たまにお客様や知人から「お菓子屋さんにお菓子をプレゼントするのも何だけど」と言って
他のお店のお菓子を頂戴することがある。
「何だけど」ということは全くなく、これは私にとってとびきり嬉しい贈り物。
知ってるお店でも知らないお店でもお菓子となれば手放しで嬉しいし
味や素材はもちろんのこと、見た目の形や包装形式や包装材料、一袋の入り数や賞味期限、
はたまた箱の形状や包装デザインまで、参考になることは数知れず。
今回ご来場のお得意様から「遅くなったけど誕生日プレゼントです」と、恐れ多くも頂戴したのは
いつか食べてみたいと思っていたレシピ本を出してる東京のお菓子屋さんの焼き菓子詰め合わせだった。

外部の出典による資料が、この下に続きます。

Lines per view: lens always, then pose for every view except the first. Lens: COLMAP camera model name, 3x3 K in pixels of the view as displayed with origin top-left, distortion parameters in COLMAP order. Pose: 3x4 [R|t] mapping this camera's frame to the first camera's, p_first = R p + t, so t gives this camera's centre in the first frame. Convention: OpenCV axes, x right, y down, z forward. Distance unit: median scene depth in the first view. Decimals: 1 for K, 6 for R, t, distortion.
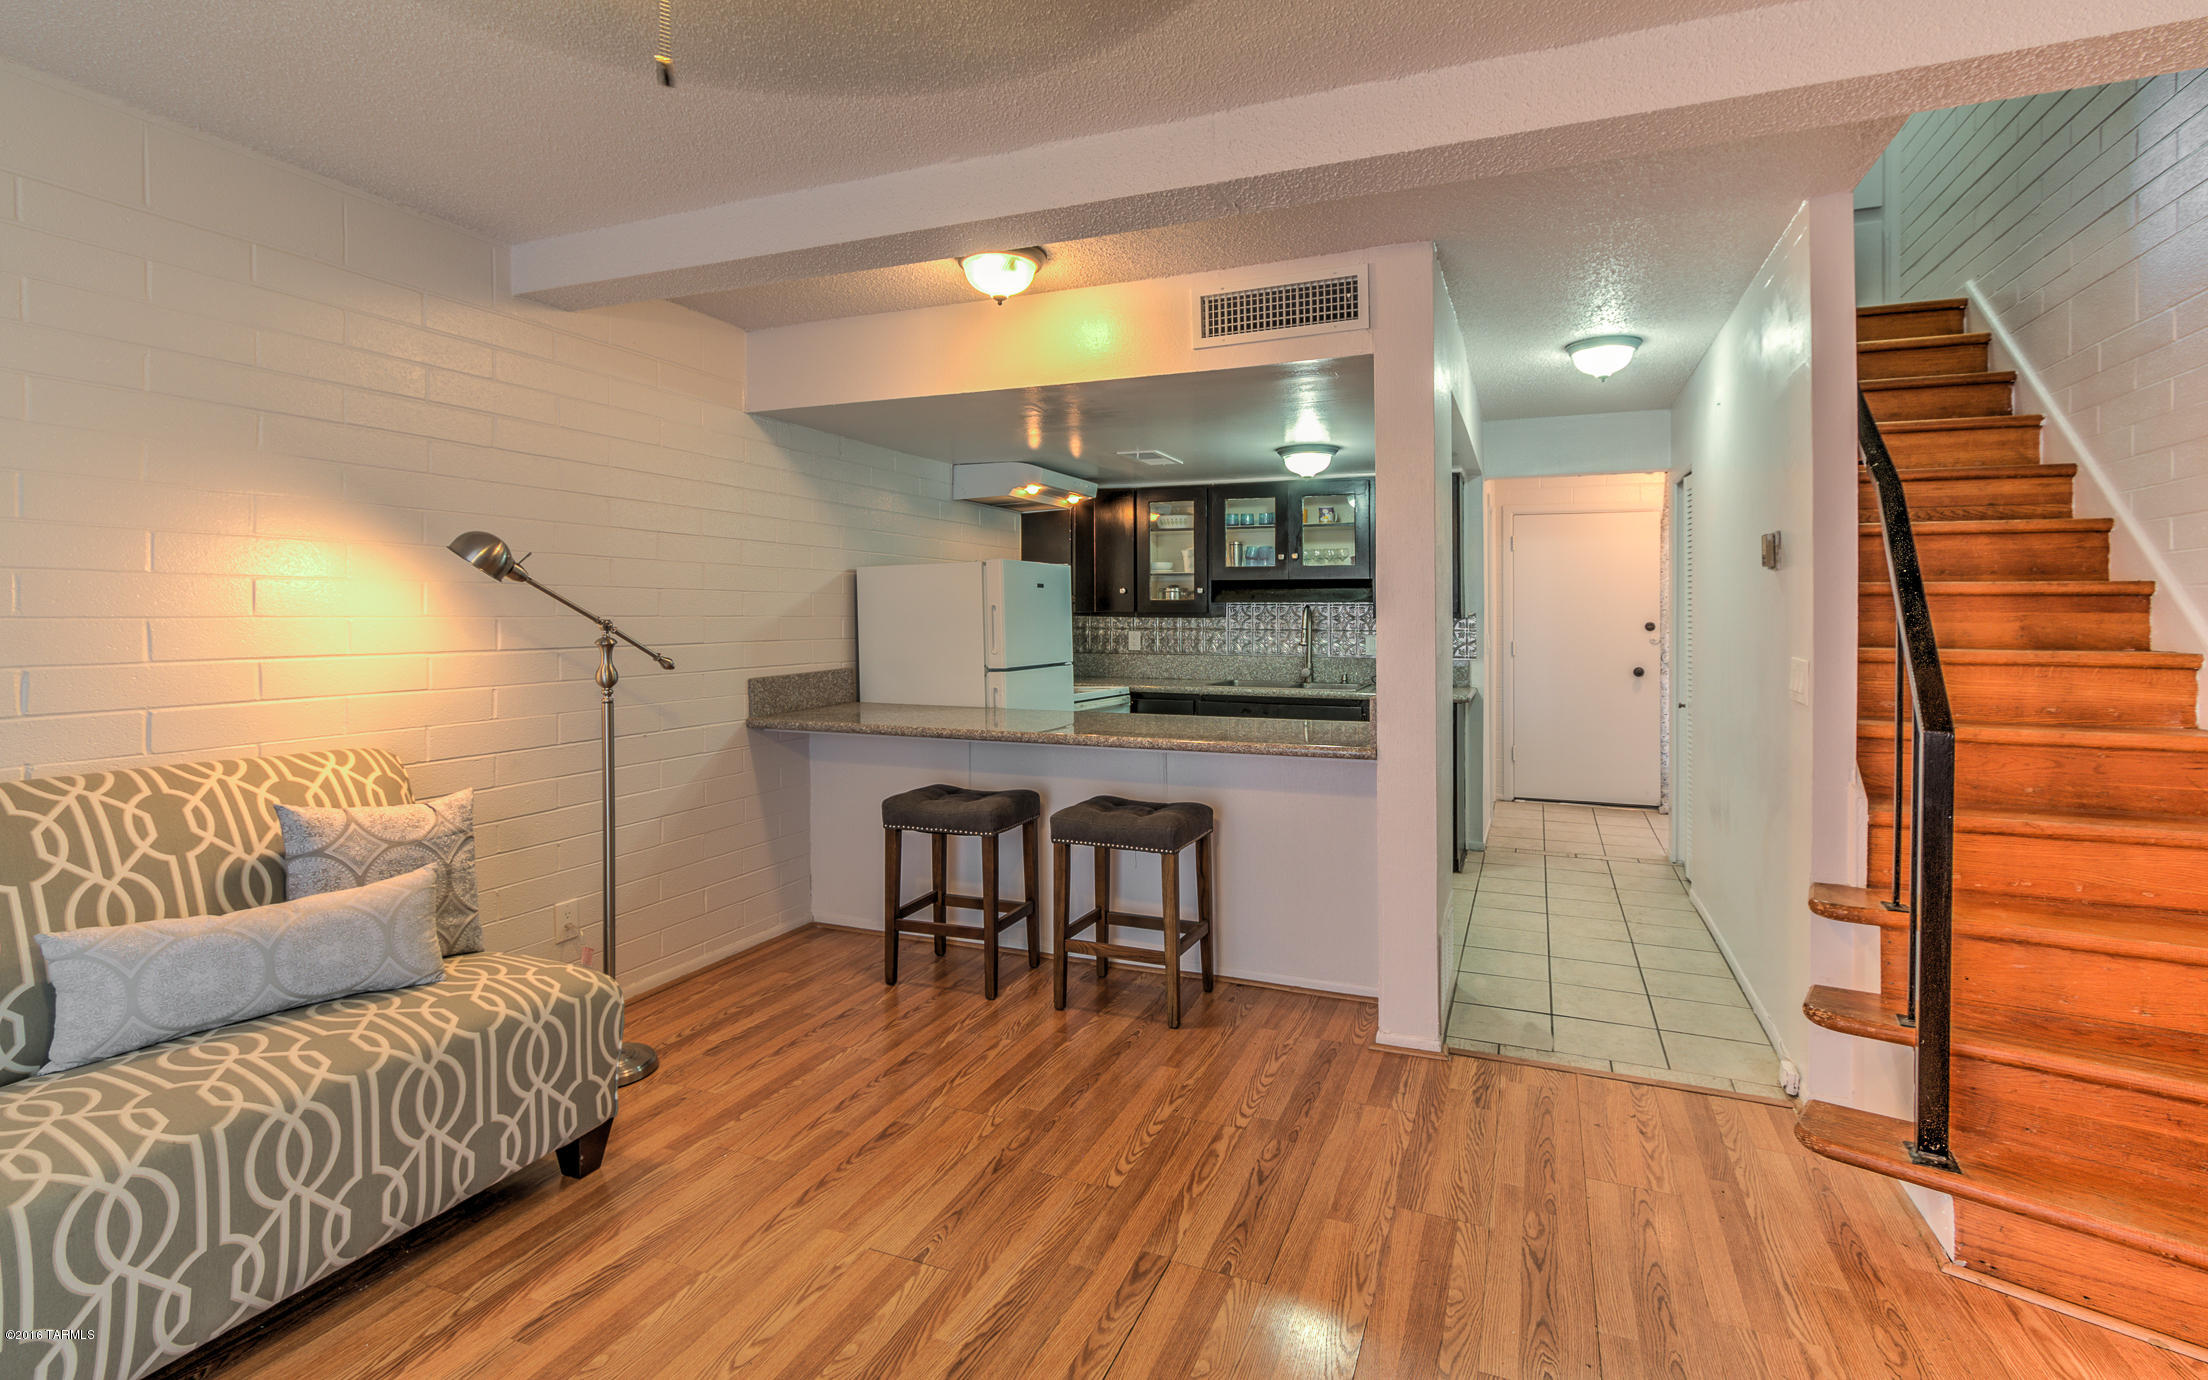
lens RADIAL K [[1041.9, 0, 1113.9], [0, 1041.9, 625.6], [0, 0, 1]] dist [0.000711, 0.000269]
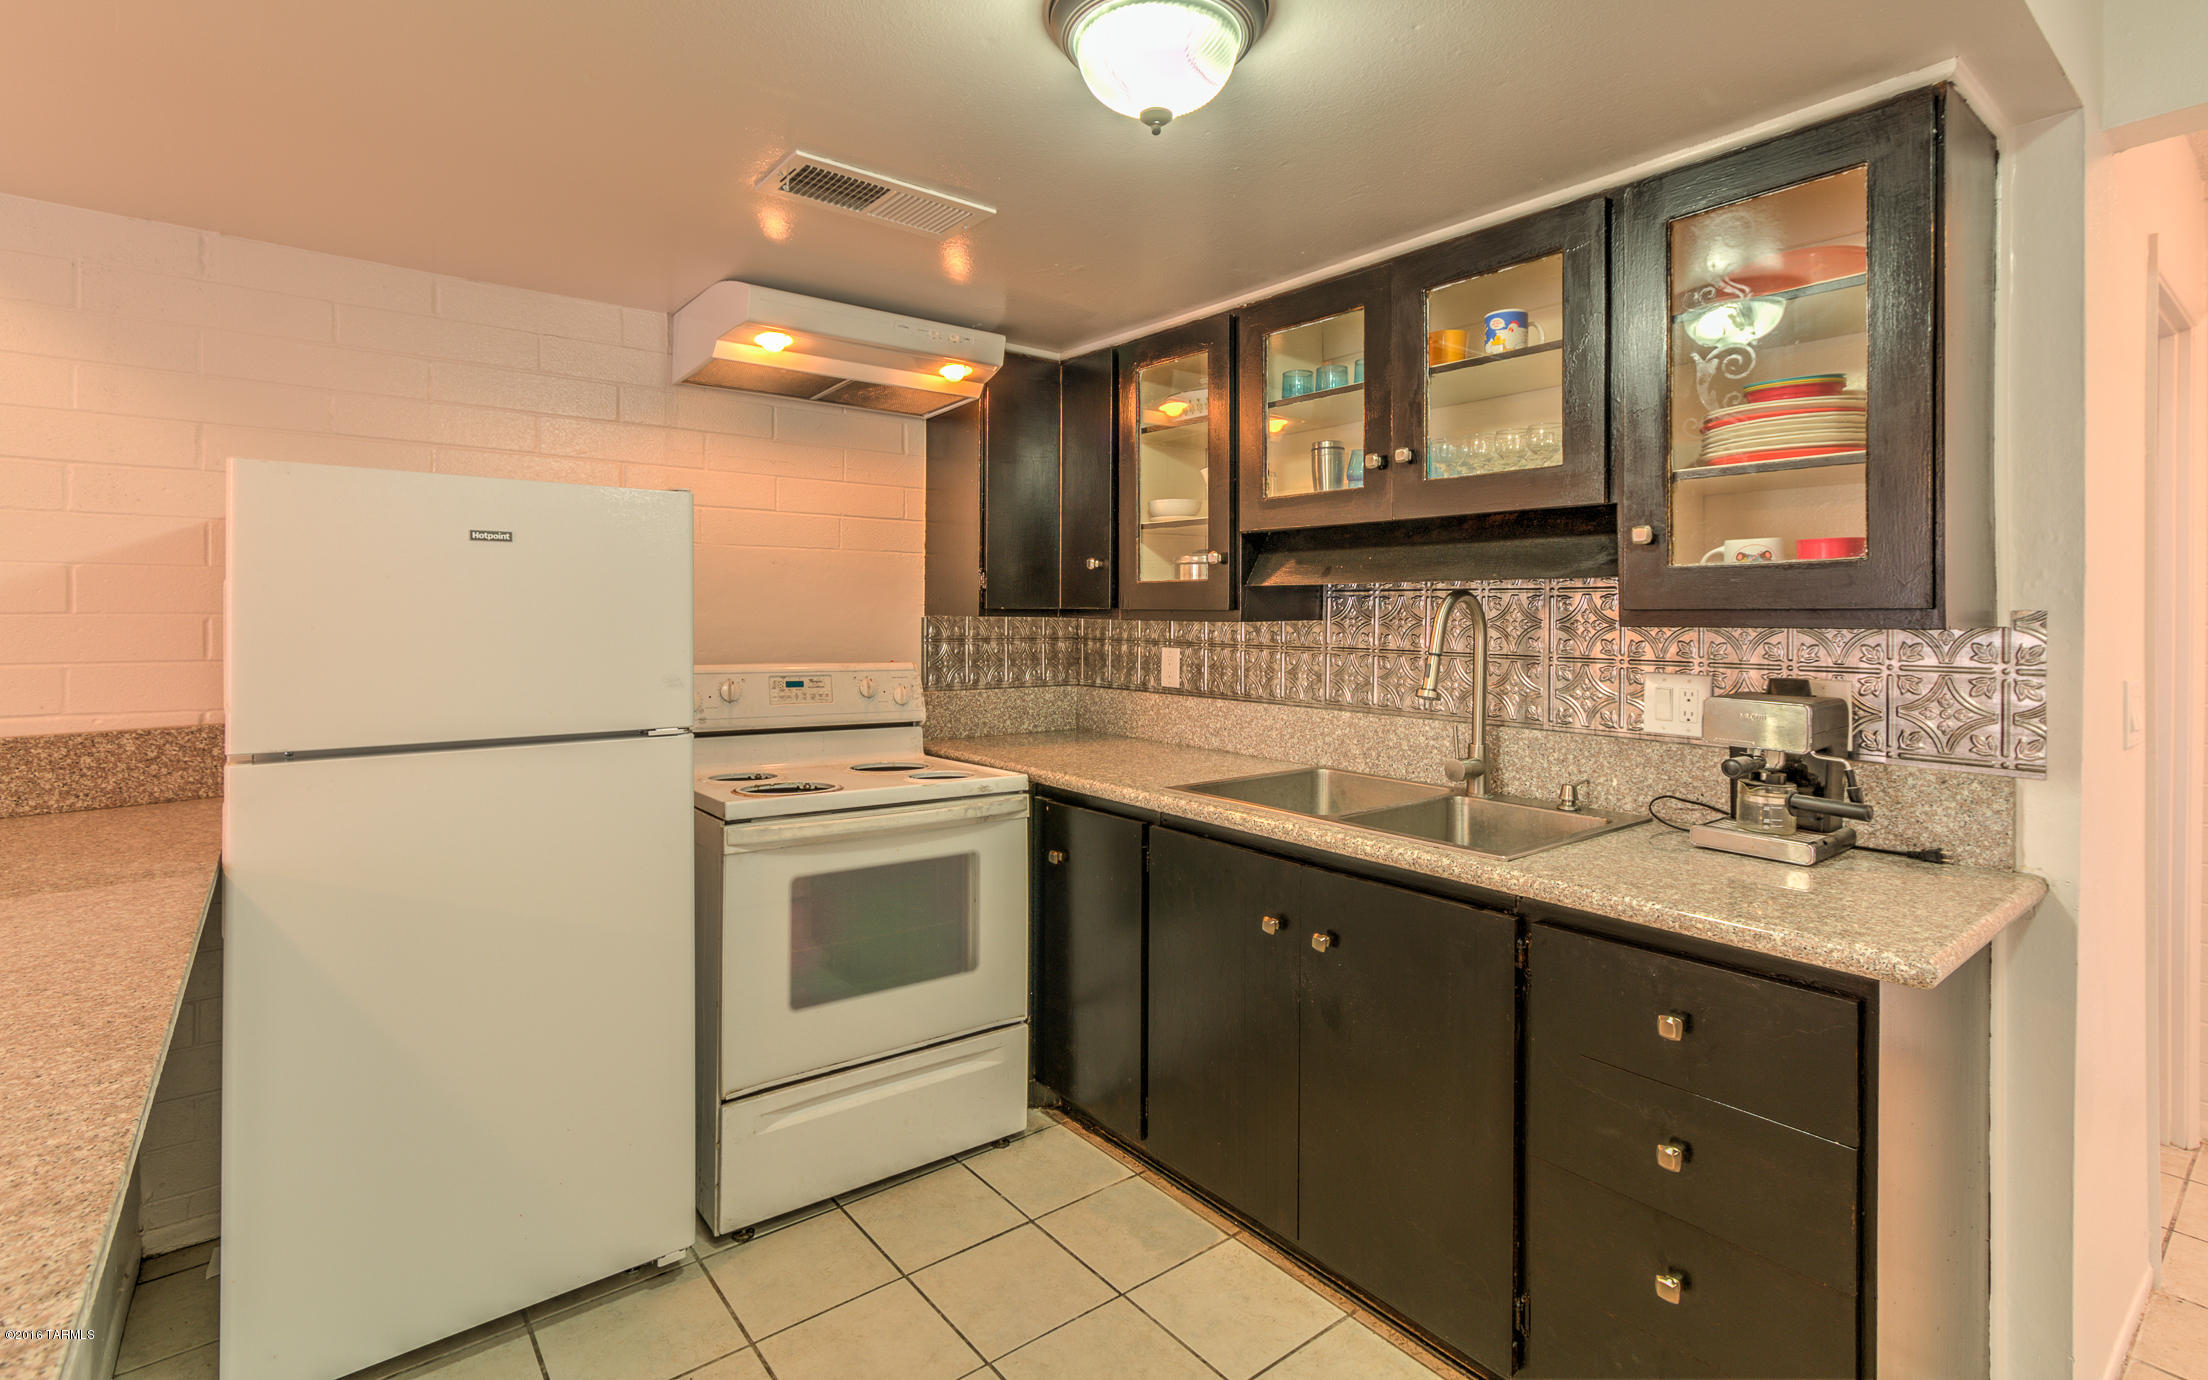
lens RADIAL K [[1041.9, 0, 1113.9], [0, 1041.9, 625.6], [0, 0, 1]] dist [0.000711, 0.000269]
pose [[0.876943, 0.006262, -0.480554, 0.432834], [-0.006329, 0.999979, 0.001482, -0.010604], [0.480553, 0.001742, 0.876964, 1.046901]]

何てかわいい袋と箱!帰宅していそいそと開けてみれば、
花や動物モチーフやピンクや黄色や緑など彩り豊かではなやかなお菓子達。
ラベルに記載された原材料は彩りクッキーの素材も紫芋やかぼちゃパウダーなど真っ当で、
その上脱酸素剤や保存料を使わないと私が望むところの方針。
決め手はなんといってもおいしいこと。あ~~幸せ~~私ってばお客様にこんなの頂くなんて幸せモノ。
そいでもって、私の作るモノに欠けてるのはこの「はなやかさ」なんだろうな~
コーヒー片手にぱくぱくむふふとお菓子を頂きながら漠と思った。



「子供が喜んで食べた」と言われると悪い気がしないのはもちろんだが
賛否両論有りきの本音を言えば、子供に食べさせるお菓子は
上手下手問わず母親が手作りするのが一番だというのが私の持論。
願わくば、目の色を変えてケーキバイキングに通う甘いモノ好きな
若い世代の女性でもなく(そう時期は私にもあったけど)
ちょっと年輩の人、大の男の人でも気に入って食べて頂けるような、
そういうスイーツを作ることが出来ればいいなと
見た目のかわいさやはなやかさは最も後回しになりがちな要素だったけれど
今回お客様に頂いたお菓子を見て食べて見た目が嬉しいのって食べても嬉しいなと素朴に思った。
百花繚乱、ありとあらゆるスイーツがどこかしこのお店にも並びネットでも手に入る今の時代。
本質有りきの上で何を目指すか、どうありたいか少しずつ磨きながら追い求めていきたい。